A Citigroup Inc. study dissecting the underbelly of markets also suggests the influence of macroeconomic forces is subsiding. Using a model that calculates how much the differences among stock returns can be explained by factors like interest rates, Citi strategists including Chris Montagu found macro contribution has fallen to 73% from 80% over the past month — the biggest drop in three years.

At the same time stock traders are gravitating more and more toward companies best positioned to weather an economic slowdown, like tech giants, while dumping shares of the most vulnerable such as energy producers.
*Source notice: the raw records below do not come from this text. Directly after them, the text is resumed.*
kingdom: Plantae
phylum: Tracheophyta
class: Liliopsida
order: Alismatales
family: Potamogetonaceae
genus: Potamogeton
The result: Easing lockstep moves among S&P 500 shares. A measure of their three-month correlation dropped below 0.3 in April for the first time in more than a year, according to data compiled by Bloomberg. (A value of 1 means they’re moving in unison with -1 suggesting the opposite.) While it has since risen, the reading remains almost 30% below the average reading last year.

“Since the US regional banking crisis materialized, fear of a recession has moved much higher, and this has generated a lot of repricing at the single-name level as investors focus on companies’ near-term vulnerabilities to a soft economic contraction,” said Peter Chatwell, head of global macro strategies trading at Mizuho International Plc.

Falling equity correlations have been going hand-in-hand with lower gyrations in the broader market. That’s because stock winners offset losers, leading to subdued moves on the index level. The Cboe Volatility Index, a gauge of implied stock swings known as VIX, has been sitting below its one-year average despite economic angst.

Markets and asset classes moving more independently again is good news for active stock managers who tend to benefit when shares move on company-specific factors like earnings and balance sheets rather than macro drivers like monetary policy. Additionally, the reinstated inverse correlation between stocks and bonds is a relief for 60/40 strategies that suffered double-digit losses in 2022 as the two assets dropped in unison on high inflation.

“As we approach peak rates, the focus is shifting to the economic and earnings slowdown — this gives equities a new driver,” said Marija Veitmane, a senior multi-asset strategist at State Street Global Markets. “Furthermore, the ability to defend margins and protect earnings would be a differentiating factor for stock and sector returns.”